On a general purpose CPU parallel processing is performed splitting calculation / problem into sub-problems, distributing them and running them in parallel on a number of cores on one or several sockets / servers.
What is the execution "flow" on a GPU from loading data to sending back results to the CPU ? What are key differences between execution on a GPU and execution on a CPU ?
Should we see a GPU as a "kind of CPU with a higher (huge) number smaller cores" or are there additionnal differences in nature ?

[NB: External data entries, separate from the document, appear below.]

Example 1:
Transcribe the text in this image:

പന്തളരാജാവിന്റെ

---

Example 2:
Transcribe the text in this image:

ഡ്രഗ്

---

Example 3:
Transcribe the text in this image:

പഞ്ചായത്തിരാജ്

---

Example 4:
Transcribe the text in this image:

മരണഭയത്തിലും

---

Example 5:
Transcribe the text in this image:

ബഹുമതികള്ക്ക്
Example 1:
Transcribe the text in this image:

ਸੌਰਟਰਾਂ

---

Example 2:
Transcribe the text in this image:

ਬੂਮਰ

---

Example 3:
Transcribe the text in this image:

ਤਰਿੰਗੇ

The fundamental difference in parallel processing between a CPU and a GPU is that CPUs are MIMD (Multi-Instruction-Multi-Data), while GPUs are SIMD (Single-Instruction-Multi-Data). In a multicore CPU, each core fetches its instructions and data independently of the others, whereas in a GPU there is only one instruction stream for a group of cores (typically 32 or 64). While there is only one instruction stream for the 32/64 cores, each of them is working on different data elements (typically located together in memory; more below). Such SIMD execution means that the GPU cores operate in a lock-stepped fashion.

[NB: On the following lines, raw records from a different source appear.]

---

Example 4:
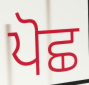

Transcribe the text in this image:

ਪੋਛ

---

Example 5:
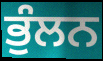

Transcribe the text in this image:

ਭੁੰਲਨ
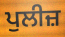
ਪੁਲੀਜ਼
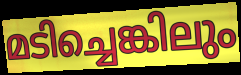
മടിച്ചെങ്കിലും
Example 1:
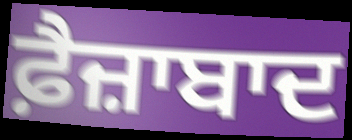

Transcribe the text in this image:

ਫ਼ੈਜ਼ਾਬਾਦ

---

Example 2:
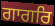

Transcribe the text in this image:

ਗਾਗਰਿ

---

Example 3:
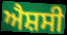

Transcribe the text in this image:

ਐਸ਼ਸੀ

For the above mentioned reason, a GPU can't be viewed as a "kind of CPU with a higher (huge) number smaller cores".
In order to support SIMD execution (also sometimes called wide-execution), we need wide fetch of input data. For a 32-wide execution, we fetch a contiguous 4B x 32 block = 128B that is consumed (typically) entirely by a 32-wide pipe. Contrast this to a MIMD multicore, where each of 32 CPU cores would fetch a separate instruction and then load from 32 different cachelines. This SIMD nature of (wide-) instruction/data fetch results in huge power savings compared to MIMD. As a result, for the same power budget, we can put more cores on a GPU (=> more HW parallelism) than a multicore-CPU.
The SIMD nature of GPUs is driven by applications that do exactly the same operation over very many input elements (e.g.; Image processing where we apply a filter on every pixel of say a 1024x768 image) so that wide instruction/data fetch works well. At the same time, applications where each core's computation is different (e.g., take if() when input data is zero, or else() if input data is 1) or each core needs to fetch data from a different page fail to take advantage of the SIMD nature of GPUs.
A partially related fact is that GPUs support applications (e.g., images/videos) that are streaming (almost zero data reuse) and have massive data-parallelism. Streaming means that we don't need huge caches like CPUs, and massive data-parallelism almost entirely cuts the need for HW coherence mechanisms.